Virtual book, real money

E-books don't have the cachet of a New York Times best-seller, but how many writers will turn their noses up at $300,000 a year?

By Paul Sloan, Business 2.0 Magazine editor-at-large

(Business 2.0 Magazine) -- Jinjee Talifero and her husband hate meat, despise milk, and disapprove of stoves. Cooked food, to them, is poison. And while they aren't the first health nuts to become what are known as raw vegans, they may be among the shrewdest. They've turned their lifestyle into a healthy business, thanks to the power of the e-book.

Talifero, 40, writes and sells titles like "The Garden Diet" and "Raising Raw Vegan Children." She pulled in $120,000 last year and expects to double that in 2007 -- all for working a few hours a day with a subject that is her passion. Says Talifero, who lives in the secluded valley of Ojai, Calif., "I feel grateful."

During the first Internet boom, lots of people predicted that e-books would replace paper books. That obviously hasn't happened, but the Web is filled with authors like Talifero who are making money and attracting readership that most paperbound authors would envy.

Take Aaron Wall, 27, a self-taught expert in the art of search engine optimization, or SEO. He sells his "Seo Book" for $79 and earns about $300,000 a year. He's even rejected an offer to turn "Seo Book" into an old-fashioned print version. "What's the point?" Wall asks.
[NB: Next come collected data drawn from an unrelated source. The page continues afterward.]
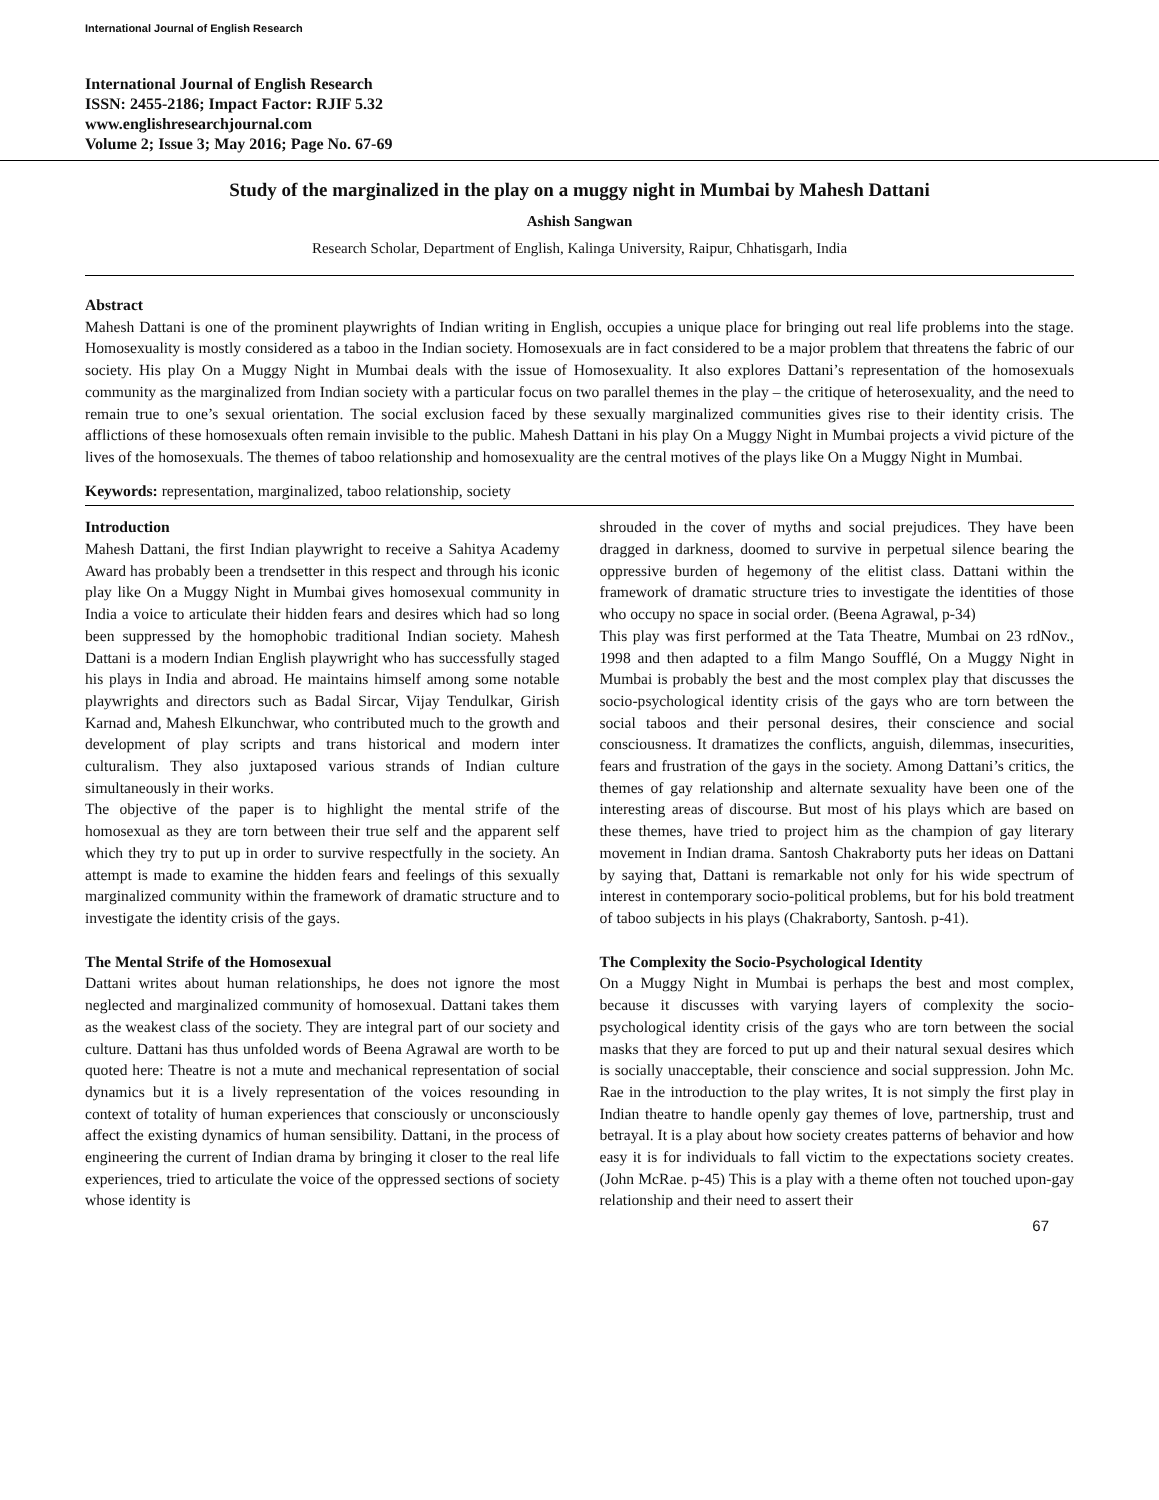International Journal of English Research
International Journal of English Research
ISSN: 2455-2186; Impact Factor: RJIF 5.32
www.englishresearchjournal.com
Volume 2; Issue 3; May 2016; Page No. 67-69
Study of the marginalized in the play on a muggy night in Mumbai by Mahesh Dattani
Ashish Sangwan
Research Scholar, Department of English, Kalinga University, Raipur, Chhatisgarh, India
Abstract
Mahesh Dattani is one of the prominent playwrights of Indian writing in English, occupies a unique place for bringing out real life problems into the stage. Homosexuality is mostly considered as a taboo in the Indian society. Homosexuals are in fact considered to be a major problem that threatens the fabric of our society. His play On a Muggy Night in Mumbai deals with the issue of Homosexuality. It also explores Dattani’s representation of the homosexuals community as the marginalized from Indian society with a particular focus on two parallel themes in the play – the critique of heterosexuality, and the need to remain true to one’s sexual orientation. The social exclusion faced by these sexually marginalized communities gives rise to their identity crisis. The afflictions of these homosexuals often remain invisible to the public. Mahesh Dattani in his play On a Muggy Night in Mumbai projects a vivid picture of the lives of the homosexuals. The themes of taboo relationship and homosexuality are the central motives of the plays like On a Muggy Night in Mumbai.
Keywords: representation, marginalized, taboo relationship, society
Introduction
Mahesh Dattani, the first Indian playwright to receive a Sahitya Academy Award has probably been a trendsetter in this respect and through his iconic play like On a Muggy Night in Mumbai gives homosexual community in India a voice to articulate their hidden fears and desires which had so long been suppressed by the homophobic traditional Indian society. Mahesh Dattani is a modern Indian English playwright who has successfully staged his plays in India and abroad. He maintains himself among some notable playwrights and directors such as Badal Sircar, Vijay Tendulkar, Girish Karnad and, Mahesh Elkunchwar, who contributed much to the growth and development of play scripts and trans historical and modern inter culturalism. They also juxtaposed various strands of Indian culture simultaneously in their works.
The objective of the paper is to highlight the mental strife of the homosexual as they are torn between their true self and the apparent self which they try to put up in order to survive respectfully in the society. An attempt is made to examine the hidden fears and feelings of this sexually marginalized community within the framework of dramatic structure and to investigate the identity crisis of the gays.
The Mental Strife of the Homosexual
Dattani writes about human relationships, he does not ignore the most neglected and marginalized community of homosexual. Dattani takes them as the weakest class of the society. They are integral part of our society and culture. Dattani has thus unfolded words of Beena Agrawal are worth to be quoted here: Theatre is not a mute and mechanical representation of social dynamics but it is a lively representation of the voices resounding in context of totality of human experiences that consciously or unconsciously affect the existing dynamics of human sensibility. Dattani, in the process of engineering the current of Indian drama by bringing it closer to the real life experiences, tried to articulate the voice of the oppressed sections of society whose identity is
shrouded in the cover of myths and social prejudices. They have been dragged in darkness, doomed to survive in perpetual silence bearing the oppressive burden of hegemony of the elitist class. Dattani within the framework of dramatic structure tries to investigate the identities of those who occupy no space in social order. (Beena Agrawal, p-34)
This play was first performed at the Tata Theatre, Mumbai on 23 rdNov., 1998 and then adapted to a film Mango Soufflé, On a Muggy Night in Mumbai is probably the best and the most complex play that discusses the socio-psychological identity crisis of the gays who are torn between the social taboos and their personal desires, their conscience and social consciousness. It dramatizes the conflicts, anguish, dilemmas, insecurities, fears and frustration of the gays in the society. Among Dattani’s critics, the themes of gay relationship and alternate sexuality have been one of the interesting areas of discourse. But most of his plays which are based on these themes, have tried to project him as the champion of gay literary movement in Indian drama. Santosh Chakraborty puts her ideas on Dattani by saying that, Dattani is remarkable not only for his wide spectrum of interest in contemporary socio-political problems, but for his bold treatment of taboo subjects in his plays (Chakraborty, Santosh. p-41).
The Complexity the Socio-Psychological Identity
On a Muggy Night in Mumbai is perhaps the best and most complex, because it discusses with varying layers of complexity the socio-psychological identity crisis of the gays who are torn between the social masks that they are forced to put up and their natural sexual desires which is socially unacceptable, their conscience and social suppression. John Mc. Rae in the introduction to the play writes, It is not simply the first play in Indian theatre to handle openly gay themes of love, partnership, trust and betrayal. It is a play about how society creates patterns of behavior and how easy it is for individuals to fall victim to the expectations society creates. (John McRae. p-45) This is a play with a theme often not touched upon-gay relationship and their need to assert their
67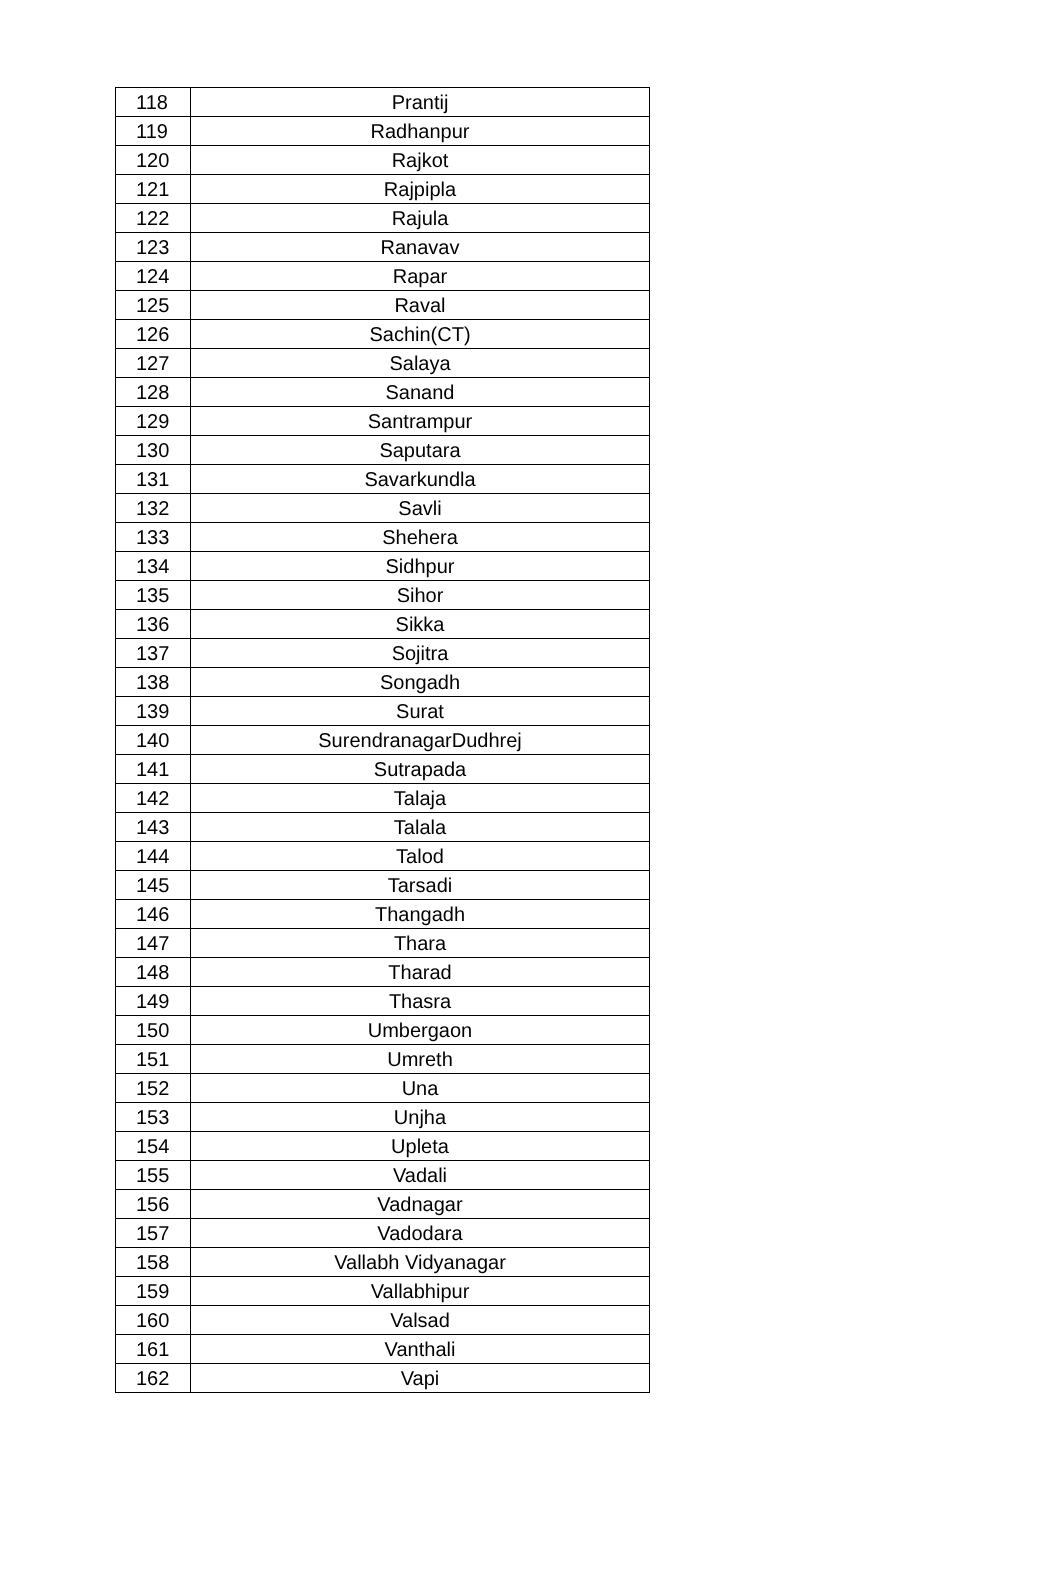| 118 | Prantij |
| 119 | Radhanpur |
| 120 | Rajkot |
| 121 | Rajpipla |
| 122 | Rajula |
| 123 | Ranavav |
| 124 | Rapar |
| 125 | Raval |
| 126 | Sachin(CT) |
| 127 | Salaya |
| 128 | Sanand |
| 129 | Santrampur |
| 130 | Saputara |
| 131 | Savarkundla |
| 132 | Savli |
| 133 | Shehera |
| 134 | Sidhpur |
| 135 | Sihor |
| 136 | Sikka |
| 137 | Sojitra |
| 138 | Songadh |
| 139 | Surat |
| 140 | SurendranagarDudhrej |
| 141 | Sutrapada |
| 142 | Talaja |
| 143 | Talala |
| 144 | Talod |
| 145 | Tarsadi |
| 146 | Thangadh |
| 147 | Thara |
| 148 | Tharad |
| 149 | Thasra |
| 150 | Umbergaon |
| 151 | Umreth |
| 152 | Una |
| 153 | Unjha |
| 154 | Upleta |
| 155 | Vadali |
| 156 | Vadnagar |
| 157 | Vadodara |
| 158 | Vallabh Vidyanagar |
| 159 | Vallabhipur |
| 160 | Valsad |
| 161 | Vanthali |
| 162 | Vapi |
Dating and dieting are popular topics for e-books, as they are for paper books, but it's often smarter to find an underserved niche. A Google search can tell you if there's a lot of competition in your chosen field. You can also scan the marketplace section of, which shows the best-performing titles.

Talifero didn't plan to become a raw vegan guru. She worked in Internet marketing until the dotcom crash left her unemployed. Then she noticed that traffic to a family website she'd built -- much of it about her food preferences -- was growing. People began e-mailing questions about her diet. When she tried to sign up for a raw vegan retreat, it had sold out months in advance. Clearly there was a market for her expertise.

So Talifero decided to write an e-book. She put together some recipes and transcribed a speech that her husband, Storm, had given at another raw vegan retreat. She charged $5, but sales were slow, so Talifero doubled the price (pricing e-books too low can actually hurt sales) and threw herself into marketing it. She started an e-mail newsletter -- "The Daily Raw Inspiration" -- and posted comments on vegan forums. She pastes a link to her site below her signature wherever she posts. She also frequently updates her website to boost her ranking in Google's search results.

Talifero advertised in a few health magazines but found it a waste of time and money. She doesn't even pay for Web ads; she uses the Internet to tap into the raw vegan community and sell directly. She's now pumped out a dozen e-books, and her newsletter has more than 14,000 subscribers -- helping her earn more than enough to keep raw food on the table.

THE ANGLE: Be your own publisher

1. Find your niche. Popular topics are more competitive.

2. Price your e-book correctly. Too low and sales tend to suffer.